Students Step Up to Help COVID-19 Testing Companies

The rapid spread of the novel coronavirus has galvanized the engineering and scientific community into an all-hands on deck mentality. And students from the Cockrell School of Engineering and across the university are stepping up to help testing companies in the Austin area.

Graduate students from Jennifer Maynard’s lab are working part-time at companies producing and analyzing coronavirus tests, in addition to their current research projects in Maynard’s lab, where they focus on infectious disease protein therapies and vaccines.

For the students, it’s an opportunity to use their skills to make an immediate impact. And the companies need all the help they can get as they rapidly ratchet up production to fill demand for millions of coronavirus tests locally and around the country.

“This is a chance to directly apply my skill set in the fight against an urgent and global crisis — an opportunity that bench researchers don’t often get,” said Katia George, a first-year graduate student in the College of Natural Sciences’ Institute for Cellular and Molecular Biology.

George is working on filling and packaging tests as well as some quality control analysis. Annalee Nguyen, a senior scientist in Maynard’s lab, helped connect interested students with companies in need of people. The jobs require some level of training in molecular biology and/or chemistry to know how to adequately handle test samples and work the machinery that analyzes them.

“We have so many highly trained people that want to help out however they can,” said Maynard, a professor in the McKetta Department of Chemical Engineering.

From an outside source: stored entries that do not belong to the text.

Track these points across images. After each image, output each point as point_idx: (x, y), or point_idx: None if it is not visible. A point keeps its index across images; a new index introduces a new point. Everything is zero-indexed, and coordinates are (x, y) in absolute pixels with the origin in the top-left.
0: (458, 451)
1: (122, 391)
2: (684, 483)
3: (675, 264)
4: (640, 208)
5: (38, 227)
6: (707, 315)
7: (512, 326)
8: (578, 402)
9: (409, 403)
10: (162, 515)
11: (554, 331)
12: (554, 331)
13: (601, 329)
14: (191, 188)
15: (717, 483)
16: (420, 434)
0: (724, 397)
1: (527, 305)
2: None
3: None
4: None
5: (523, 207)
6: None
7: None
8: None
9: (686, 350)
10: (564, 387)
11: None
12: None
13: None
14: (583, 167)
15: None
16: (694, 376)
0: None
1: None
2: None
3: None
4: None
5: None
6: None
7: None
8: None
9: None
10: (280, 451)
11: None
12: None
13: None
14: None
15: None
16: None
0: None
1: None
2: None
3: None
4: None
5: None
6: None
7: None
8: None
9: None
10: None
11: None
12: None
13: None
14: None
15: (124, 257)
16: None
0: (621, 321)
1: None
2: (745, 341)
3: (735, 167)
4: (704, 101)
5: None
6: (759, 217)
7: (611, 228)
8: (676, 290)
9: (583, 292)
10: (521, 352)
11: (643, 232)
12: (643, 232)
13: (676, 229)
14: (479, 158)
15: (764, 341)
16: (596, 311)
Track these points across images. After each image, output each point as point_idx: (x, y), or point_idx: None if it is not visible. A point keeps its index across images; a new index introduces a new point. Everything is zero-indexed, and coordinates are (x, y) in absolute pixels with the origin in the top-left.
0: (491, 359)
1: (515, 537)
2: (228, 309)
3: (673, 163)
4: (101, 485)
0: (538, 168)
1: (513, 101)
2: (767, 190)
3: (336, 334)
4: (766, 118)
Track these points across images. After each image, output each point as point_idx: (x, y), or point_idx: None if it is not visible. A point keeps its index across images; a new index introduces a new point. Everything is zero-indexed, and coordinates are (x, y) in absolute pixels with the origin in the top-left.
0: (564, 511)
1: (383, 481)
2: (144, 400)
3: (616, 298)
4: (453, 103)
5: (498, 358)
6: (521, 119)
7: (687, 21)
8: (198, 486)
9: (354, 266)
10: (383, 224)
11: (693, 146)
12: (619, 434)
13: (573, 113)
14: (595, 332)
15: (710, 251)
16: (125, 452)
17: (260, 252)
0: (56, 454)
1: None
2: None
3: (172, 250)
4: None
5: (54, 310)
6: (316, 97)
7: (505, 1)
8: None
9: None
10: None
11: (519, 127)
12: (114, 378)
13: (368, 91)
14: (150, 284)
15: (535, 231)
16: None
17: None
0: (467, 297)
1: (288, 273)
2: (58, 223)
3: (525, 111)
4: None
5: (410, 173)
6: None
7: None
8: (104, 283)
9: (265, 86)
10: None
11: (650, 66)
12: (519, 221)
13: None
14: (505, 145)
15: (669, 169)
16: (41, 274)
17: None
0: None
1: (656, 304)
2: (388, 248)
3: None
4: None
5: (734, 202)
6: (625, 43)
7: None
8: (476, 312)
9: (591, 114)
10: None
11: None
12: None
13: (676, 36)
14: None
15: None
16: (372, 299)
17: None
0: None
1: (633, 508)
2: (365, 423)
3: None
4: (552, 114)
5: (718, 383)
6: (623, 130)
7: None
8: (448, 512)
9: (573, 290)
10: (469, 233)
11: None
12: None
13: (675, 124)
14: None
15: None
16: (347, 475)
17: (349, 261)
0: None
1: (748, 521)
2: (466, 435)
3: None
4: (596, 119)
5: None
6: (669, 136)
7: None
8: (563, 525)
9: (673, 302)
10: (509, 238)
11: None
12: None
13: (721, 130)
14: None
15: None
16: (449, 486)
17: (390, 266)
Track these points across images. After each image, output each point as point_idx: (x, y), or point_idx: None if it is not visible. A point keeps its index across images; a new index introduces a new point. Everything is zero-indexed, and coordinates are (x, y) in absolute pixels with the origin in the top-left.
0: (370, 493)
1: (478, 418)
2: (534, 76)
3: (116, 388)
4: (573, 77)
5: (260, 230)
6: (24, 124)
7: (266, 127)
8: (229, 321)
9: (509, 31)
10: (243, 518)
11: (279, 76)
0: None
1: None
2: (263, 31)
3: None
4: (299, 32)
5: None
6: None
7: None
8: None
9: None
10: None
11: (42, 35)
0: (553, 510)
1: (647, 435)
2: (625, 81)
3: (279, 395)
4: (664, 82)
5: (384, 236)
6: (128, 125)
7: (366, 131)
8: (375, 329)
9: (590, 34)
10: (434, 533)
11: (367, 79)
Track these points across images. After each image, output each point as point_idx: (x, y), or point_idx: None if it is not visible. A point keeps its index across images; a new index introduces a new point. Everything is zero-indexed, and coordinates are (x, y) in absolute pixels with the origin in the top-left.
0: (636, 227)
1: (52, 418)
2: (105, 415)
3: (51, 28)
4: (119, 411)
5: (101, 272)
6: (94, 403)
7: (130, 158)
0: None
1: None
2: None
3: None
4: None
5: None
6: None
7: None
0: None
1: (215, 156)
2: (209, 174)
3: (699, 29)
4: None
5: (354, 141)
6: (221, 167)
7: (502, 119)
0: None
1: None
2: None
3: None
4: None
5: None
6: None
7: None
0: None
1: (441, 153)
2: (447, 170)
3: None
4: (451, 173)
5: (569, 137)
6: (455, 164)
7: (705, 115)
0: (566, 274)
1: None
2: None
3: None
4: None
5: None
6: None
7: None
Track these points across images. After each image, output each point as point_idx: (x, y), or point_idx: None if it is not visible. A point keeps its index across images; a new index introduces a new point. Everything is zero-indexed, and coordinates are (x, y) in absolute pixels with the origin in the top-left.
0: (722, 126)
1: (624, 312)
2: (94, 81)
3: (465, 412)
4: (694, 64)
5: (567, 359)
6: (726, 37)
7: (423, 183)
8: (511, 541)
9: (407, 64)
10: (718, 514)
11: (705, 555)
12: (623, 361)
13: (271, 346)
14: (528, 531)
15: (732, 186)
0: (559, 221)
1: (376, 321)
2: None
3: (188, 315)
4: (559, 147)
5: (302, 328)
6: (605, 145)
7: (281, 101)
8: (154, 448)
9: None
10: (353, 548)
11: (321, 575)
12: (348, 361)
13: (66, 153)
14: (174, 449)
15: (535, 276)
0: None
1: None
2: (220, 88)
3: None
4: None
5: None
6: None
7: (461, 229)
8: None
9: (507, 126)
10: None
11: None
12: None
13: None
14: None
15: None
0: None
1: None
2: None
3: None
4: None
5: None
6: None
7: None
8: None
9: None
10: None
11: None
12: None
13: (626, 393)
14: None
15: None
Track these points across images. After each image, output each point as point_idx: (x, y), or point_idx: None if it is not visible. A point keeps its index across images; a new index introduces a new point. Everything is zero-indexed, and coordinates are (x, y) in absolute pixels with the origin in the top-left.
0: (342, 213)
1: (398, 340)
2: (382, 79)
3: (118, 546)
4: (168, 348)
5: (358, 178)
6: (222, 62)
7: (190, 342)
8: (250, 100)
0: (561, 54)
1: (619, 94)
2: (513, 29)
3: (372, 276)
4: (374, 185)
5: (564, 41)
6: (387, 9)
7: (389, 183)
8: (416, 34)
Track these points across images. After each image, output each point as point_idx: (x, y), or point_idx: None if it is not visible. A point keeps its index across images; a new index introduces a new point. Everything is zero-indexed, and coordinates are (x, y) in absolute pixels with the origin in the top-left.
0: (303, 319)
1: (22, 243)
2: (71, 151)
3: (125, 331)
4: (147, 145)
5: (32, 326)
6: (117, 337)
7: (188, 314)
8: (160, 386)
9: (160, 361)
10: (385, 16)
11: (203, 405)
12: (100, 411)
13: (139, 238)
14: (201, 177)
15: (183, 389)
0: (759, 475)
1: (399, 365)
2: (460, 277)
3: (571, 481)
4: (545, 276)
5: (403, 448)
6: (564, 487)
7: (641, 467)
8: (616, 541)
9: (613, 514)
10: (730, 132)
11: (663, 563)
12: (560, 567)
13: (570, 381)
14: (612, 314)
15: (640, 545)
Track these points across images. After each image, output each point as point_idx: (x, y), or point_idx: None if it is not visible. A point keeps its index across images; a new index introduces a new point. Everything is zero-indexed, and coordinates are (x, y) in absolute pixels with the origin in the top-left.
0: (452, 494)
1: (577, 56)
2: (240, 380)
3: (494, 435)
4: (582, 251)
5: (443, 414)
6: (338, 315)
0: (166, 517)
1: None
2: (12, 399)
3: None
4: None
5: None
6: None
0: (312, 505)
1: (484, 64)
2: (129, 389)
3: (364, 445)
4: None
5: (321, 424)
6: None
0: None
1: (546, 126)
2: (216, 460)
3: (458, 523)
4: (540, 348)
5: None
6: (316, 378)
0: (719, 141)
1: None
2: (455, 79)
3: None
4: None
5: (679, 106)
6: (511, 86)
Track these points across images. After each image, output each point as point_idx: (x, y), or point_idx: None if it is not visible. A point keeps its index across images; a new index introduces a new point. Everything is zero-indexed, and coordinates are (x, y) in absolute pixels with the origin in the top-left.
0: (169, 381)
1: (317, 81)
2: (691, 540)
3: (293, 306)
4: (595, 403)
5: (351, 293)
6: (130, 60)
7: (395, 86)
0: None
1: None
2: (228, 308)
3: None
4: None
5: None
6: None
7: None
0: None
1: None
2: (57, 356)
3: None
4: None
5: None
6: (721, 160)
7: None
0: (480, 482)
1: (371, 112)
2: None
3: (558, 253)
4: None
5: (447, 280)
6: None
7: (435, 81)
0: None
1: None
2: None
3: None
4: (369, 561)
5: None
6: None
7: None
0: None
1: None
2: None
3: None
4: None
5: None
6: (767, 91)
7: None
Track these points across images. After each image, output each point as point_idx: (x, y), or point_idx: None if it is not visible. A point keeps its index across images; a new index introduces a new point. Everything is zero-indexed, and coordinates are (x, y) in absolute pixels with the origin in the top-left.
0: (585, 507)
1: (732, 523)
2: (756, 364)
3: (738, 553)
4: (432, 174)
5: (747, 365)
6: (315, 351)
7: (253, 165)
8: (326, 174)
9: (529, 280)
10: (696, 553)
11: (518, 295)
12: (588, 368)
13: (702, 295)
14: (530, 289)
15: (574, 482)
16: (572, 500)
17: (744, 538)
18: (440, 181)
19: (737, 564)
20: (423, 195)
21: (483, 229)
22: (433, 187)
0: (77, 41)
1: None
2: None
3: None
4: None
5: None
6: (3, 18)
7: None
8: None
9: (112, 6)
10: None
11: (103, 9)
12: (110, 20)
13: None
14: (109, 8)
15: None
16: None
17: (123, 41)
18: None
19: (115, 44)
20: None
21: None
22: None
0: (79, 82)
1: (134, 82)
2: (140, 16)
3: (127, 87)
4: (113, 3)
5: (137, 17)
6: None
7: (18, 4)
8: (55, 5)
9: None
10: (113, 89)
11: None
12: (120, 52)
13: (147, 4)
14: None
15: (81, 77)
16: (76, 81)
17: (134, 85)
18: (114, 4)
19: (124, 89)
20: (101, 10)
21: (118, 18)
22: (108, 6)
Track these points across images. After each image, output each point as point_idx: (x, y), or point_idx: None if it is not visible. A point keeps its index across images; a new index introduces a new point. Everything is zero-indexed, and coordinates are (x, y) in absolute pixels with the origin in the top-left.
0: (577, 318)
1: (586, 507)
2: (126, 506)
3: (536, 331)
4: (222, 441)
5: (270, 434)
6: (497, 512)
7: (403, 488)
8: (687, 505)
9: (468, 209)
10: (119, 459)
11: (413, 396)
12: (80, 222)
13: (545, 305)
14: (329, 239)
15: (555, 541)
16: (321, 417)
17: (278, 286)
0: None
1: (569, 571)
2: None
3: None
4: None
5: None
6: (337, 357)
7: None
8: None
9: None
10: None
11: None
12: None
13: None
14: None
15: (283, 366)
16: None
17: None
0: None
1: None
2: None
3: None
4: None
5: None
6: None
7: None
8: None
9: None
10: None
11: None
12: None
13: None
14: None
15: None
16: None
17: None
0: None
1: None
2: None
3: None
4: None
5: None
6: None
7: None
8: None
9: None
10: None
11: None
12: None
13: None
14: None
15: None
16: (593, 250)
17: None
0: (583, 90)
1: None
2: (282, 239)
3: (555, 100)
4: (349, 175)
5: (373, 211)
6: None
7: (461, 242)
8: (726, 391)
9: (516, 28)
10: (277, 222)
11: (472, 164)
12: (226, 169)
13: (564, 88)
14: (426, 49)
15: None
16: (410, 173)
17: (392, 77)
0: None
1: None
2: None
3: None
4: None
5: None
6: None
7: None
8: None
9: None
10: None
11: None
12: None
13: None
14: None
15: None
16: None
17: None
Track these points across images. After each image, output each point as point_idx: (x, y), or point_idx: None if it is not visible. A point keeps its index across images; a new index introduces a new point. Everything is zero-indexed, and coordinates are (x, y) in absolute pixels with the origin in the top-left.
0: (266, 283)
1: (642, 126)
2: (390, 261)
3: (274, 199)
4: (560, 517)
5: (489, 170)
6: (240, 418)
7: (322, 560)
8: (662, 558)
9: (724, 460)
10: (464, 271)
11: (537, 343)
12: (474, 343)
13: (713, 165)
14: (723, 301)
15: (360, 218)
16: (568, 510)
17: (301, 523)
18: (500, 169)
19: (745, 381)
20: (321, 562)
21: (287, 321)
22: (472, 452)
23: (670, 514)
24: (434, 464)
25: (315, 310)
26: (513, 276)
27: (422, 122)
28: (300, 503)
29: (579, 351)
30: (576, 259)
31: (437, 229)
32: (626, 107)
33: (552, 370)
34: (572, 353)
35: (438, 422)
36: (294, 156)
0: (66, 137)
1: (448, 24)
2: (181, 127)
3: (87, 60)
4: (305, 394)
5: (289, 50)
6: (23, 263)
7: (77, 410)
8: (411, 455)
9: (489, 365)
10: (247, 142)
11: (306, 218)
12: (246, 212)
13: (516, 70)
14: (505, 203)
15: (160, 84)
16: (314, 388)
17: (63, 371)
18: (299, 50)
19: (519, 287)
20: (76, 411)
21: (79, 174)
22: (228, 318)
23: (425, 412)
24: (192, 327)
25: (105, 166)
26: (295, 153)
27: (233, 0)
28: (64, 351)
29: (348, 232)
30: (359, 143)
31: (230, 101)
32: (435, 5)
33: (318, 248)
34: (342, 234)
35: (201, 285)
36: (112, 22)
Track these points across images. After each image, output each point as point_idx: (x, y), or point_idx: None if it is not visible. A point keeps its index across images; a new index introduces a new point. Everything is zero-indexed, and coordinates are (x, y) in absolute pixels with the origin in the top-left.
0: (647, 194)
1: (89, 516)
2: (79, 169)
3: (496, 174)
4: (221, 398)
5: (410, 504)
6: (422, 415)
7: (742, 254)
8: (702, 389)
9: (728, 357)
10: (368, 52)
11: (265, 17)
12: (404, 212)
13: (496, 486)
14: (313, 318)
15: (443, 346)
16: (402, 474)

Chemical engineering doctoral student Andrea DiVenere is working weekends at the same company as George to fill test kits with reagents, making sure each one gets the right amount.

In Maynard’s lab, DiVenere works on projects like a new whooping cough vaccine. For her, working on these COVID-19 tests is an extension of what she wants to do in her career and lets her put her skills to immediate use.

“It is an unsettling time with a lot of uncertainty but being able to focus on the things within our control and using this extra time and our skills to help others really helps get through this,” DiVenere said.

Rebecca Wilen, a first-year chemical engineering graduate student, is working at another company as an aliquot specialist, helping handle test specimens and preparing them to be run in the machines that perform the tests. Wilen and several students from UT molecular biosciences had the skills necessary and decided to step up.

Like her fellow student-staffers, Wilen mentioned the unsettling nature of this time around the world as her motivation. She noted most of the lab’s experience lies in early-stage drug development, but their skills transfer well to providing some immediate help.

“My main motive for going into protein engineering and immunology was to be able to do something that will eventually make a difference in people’s lives,” Wilen said. “When this opportunity arose, I knew it was one way I could help contribute to that effort immediately.”